Train a TensorFlow Model (GPU)

Use TensorFlow to train a neural network using a GPU
Train a TensorFlow Model (GPU)

Overview

TensorFlow is a popular, powerful framework for deep learning used by data scientists across industries.

In this example, you’ll train Resnet50 architecture to identify different species of birds. This dataset consists of 40,000+ images of birds and has been taken from kaggle.

import tensorflow as tf
import keras
import time
import matplotlib.pyplot as plt

The dataset originally had 285 classes. We have taken a subset of this data, which has 61 classes. The data is stored in AWS S3. The first time you run this job, you’ll need to download the training and test data in the code chunk below:

import s3fs

s3 = s3fs.S3FileSystem(anon=True)
_ = s3.get(
    rpath="s3://saturn-public-data/100-bird-species/100-bird-species/*/*/*.jpg",
    lpath="dataset/birds/",
)

Our dataset has already neatly separated training, test, and validation samples. In the code below, we construct a Keras data object for the training and validation sets using keras.preprocessing.image_dataset_from_directory. We chose the Adam optimizer and set the learning rate to 0.02. We train our classifier using the ResNet50 architecture, which has 48 Convolution layers along with 1 MaxPool and 1 Average Pool layer. It learns from each image, updates the model gradients, and gradually improves its performance. The model is compiled, trained, and saved in model/keras_single/.

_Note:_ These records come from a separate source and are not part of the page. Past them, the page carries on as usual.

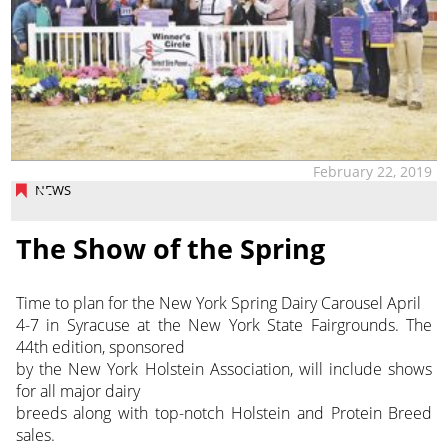
February 22, 2019
NEWS
The Show of the Spring
Time to plan for the New York Spring Dairy Carousel April
4-7 in Syracuse at the New York State Fairgrounds. The
44th edition, sponsored
by the New York Holstein Association, will include shows
for all major dairy
breeds along with top-notch Holstein and Protein Breed
sales.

def train_model_fit(n_epochs, base_lr, batchsize, classes):

    model = tf.keras.applications.ResNet50(include_top=True, weights=None, classes=classes)

    # Data
    train_ds = (
        tf.keras.preprocessing.image_dataset_from_directory(
            "dataset/birds/train", image_size=(224, 224), batch_size=batchsize
        )
        .prefetch(2)
        .cache()
        .shuffle(1000)
    )
    # printing sample birds images
    for birds, labels in train_ds.take(1):
        plt.figure(figsize=(18, 18))
        for i in range(9):
            plt.subplot(3, 3, i + 1)
            plt.imshow(birds[i].numpy().astype("uint8"))
            plt.axis("off")
    plt.show()

    valid_ds = tf.keras.preprocessing.image_dataset_from_directory(
        "dataset/birds/valid", image_size=(224, 224), batch_size=batchsize
    ).prefetch(2)

    optimizer = keras.optimizers.Adam(lr=base_lr)
    model.compile(loss="sparse_categorical_crossentropy", optimizer=optimizer, metrics=["accuracy"])
    start = time.time()

    model.fit(
        train_ds,
        epochs=n_epochs,
        validation_data=valid_ds,
    )
    end = time.time() - start
    print("model training time", end)

    tf.keras.models.save_model(model, "model/keras_single/")

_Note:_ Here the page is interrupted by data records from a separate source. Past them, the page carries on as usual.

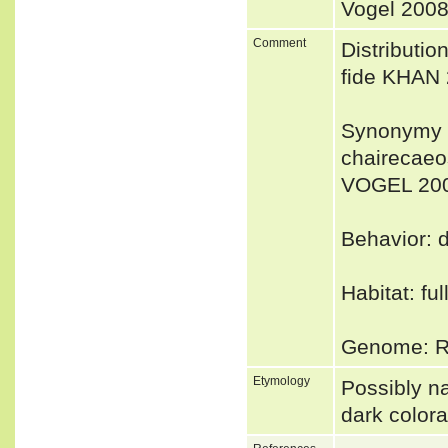
Vogel 2008
Comment
Distributio
fide KHAN 
Synonymy 
chairecaeo
VOGEL 20
Behavior: d
Habitat: fu
Genome: Ru
Etymology
Possibly na
dark colora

In the code below, we set up the necessary parameters. We run only a few epochs to save time. But once you’ve got this model working, you’ll have all the information you need to build and run bigger TensorFlow models on Saturn Cloud. A single GPU reviews all our batches every epoch. In this case, it sees 64 images per batch x 640 batches x 3 epochs. These batches are all computed serially; the calculations cannot be parallelized because only one processor is utilized.

model_params = {"n_epochs": 3, "base_lr": 0.02, "classes": 61, "batchsize": 64}

The code below runs the model training process and saves your trained model object to the Jupyter instance memory. A folder called model will be created and populated for you. Also, when you run the training function, you can see some beautiful birds of various species!

tester = train_model_fit(**model_params)
import tensorflow as tf
import keras
import time
import matplotlib.pyplot as plt


import s3fs

s3 = s3fs.S3FileSystem(anon=True)
_ = s3.get(
    rpath="s3://saturn-public-data/100-bird-species/100-bird-species/*/*/*.jpg",
    lpath="dataset/birds/",
)


def train_model_fit(n_epochs, base_lr, batchsize, classes):

    model = tf.keras.applications.ResNet50(include_top=True, weights=None, classes=classes)

    # Data
    train_ds = (
        tf.keras.preprocessing.image_dataset_from_directory(
            "dataset/birds/train", image_size=(224, 224), batch_size=batchsize
        )
        .prefetch(2)
        .cache()
        .shuffle(1000)
    )
    # printing sample birds images
    for birds, labels in train_ds.take(1):
        plt.figure(figsize=(18, 18))
        for i in range(9):
            plt.subplot(3, 3, i + 1)
            plt.imshow(birds[i].numpy().astype("uint8"))
            plt.axis("off")
    plt.show()

    valid_ds = tf.keras.preprocessing.image_dataset_from_directory(
        "dataset/birds/valid", image_size=(224, 224), batch_size=batchsize
    ).prefetch(2)

    optimizer = keras.optimizers.Adam(lr=base_lr)
    model.compile(loss="sparse_categorical_crossentropy", optimizer=optimizer, metrics=["accuracy"])
    start = time.time()

    model.fit(
        train_ds,
        epochs=n_epochs,
        validation_data=valid_ds,
    )
    end = time.time() - start
    print("model training time", end)

    tf.keras.models.save_model(model, "model/keras_single/")


model_params = {"n_epochs": 3, "base_lr": 0.02, "classes": 61, "batchsize": 64}


tester = train_model_fit(**model_params)